In chapter 6 of “Transitions,” Bridges states: “For many people, the experience of the neutral zone is essentially one of emptiness in which the old reality looks transparent and nothing feels solid anymore.” (Bridges p. 139). Bridges goes on to say two pages later, “[The second] reason for the gap between the old life and the new is that the process of disintegration and reintegration is the source of renewal.” (Bridges p. 141). Looking back at my personal transition occurring, the two-month gap between Florida and New York involved so much more then physical relocating.  I was on a physical journey to see the landscape of the land but also on a spiritual journey to figure out who I was, what I wanted and where I was going.

The New Beginning 

By mid-August, we pulled into Grand Central Station in New York City. All three of us were staying with my family for a couple of weeks however this was my final destination.
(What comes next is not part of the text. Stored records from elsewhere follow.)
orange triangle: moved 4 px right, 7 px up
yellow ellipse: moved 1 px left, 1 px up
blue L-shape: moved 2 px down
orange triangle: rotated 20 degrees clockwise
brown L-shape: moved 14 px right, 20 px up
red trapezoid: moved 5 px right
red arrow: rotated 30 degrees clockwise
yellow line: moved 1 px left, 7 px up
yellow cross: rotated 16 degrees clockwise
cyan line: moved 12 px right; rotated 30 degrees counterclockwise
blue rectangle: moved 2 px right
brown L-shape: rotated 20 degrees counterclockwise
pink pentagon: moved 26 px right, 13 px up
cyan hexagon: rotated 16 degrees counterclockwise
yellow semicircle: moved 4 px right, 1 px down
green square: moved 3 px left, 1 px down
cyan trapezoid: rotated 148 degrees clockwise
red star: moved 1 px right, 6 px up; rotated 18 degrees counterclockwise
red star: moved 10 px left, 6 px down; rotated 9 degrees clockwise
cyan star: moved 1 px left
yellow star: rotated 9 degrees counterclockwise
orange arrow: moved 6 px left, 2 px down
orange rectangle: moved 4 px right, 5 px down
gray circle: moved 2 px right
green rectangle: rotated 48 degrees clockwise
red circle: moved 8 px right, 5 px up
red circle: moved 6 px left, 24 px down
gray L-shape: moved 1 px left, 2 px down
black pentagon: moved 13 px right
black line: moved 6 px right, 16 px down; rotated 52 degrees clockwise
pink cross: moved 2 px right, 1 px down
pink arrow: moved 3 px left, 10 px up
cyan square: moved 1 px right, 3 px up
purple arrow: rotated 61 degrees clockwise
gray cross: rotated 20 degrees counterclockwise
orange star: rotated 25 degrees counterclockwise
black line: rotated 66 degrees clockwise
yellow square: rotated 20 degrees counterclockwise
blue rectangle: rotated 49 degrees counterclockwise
When my traveling companions left New York, I stayed behind and started the next chapter in my life. I felt no negative anxiety, only excitement as I quickly settled into a new and wonderful routine.

Bridges states, “Genuine beginnings depend upon this kind of inner realignment rather than on external shifts, for it is when we are aligned with deep longings (the real wantings discussed in Chapter 5) that we become powerfully motivated.” (Bridges p. 163). I have first-hand experience with inner realignment driving an external shift. After all, it was a spark from within my spirit that initiated the desire to change how things were. This facilitated a need to change the current circumstances of my life but not knowing what I wanted or how I would achieve that.

Having the ability to go on an unscripted journey for an indefinite amount of time provided the setting and backdrop for internal changes that were inevitability coming. Being in a new physical space was the perfect vehicle to evolve into a more aware state of being. Looking back, I feel that it was easier to assimilate into a new beginning from a new environment. The new environment also made it easier to disassociate from the feelings of emptiness and ambivalence I had experienced in Florida and gave me a renewed sense of living. Living in New York provided some pretty great opportunities and I remember feeling a high degree of fulfillment. I am very glad that I took the initiative and had the courage to embark on the journey during the summer of 1995. I can honestly say that this transition has had a life-long impact on who I am and what my values are.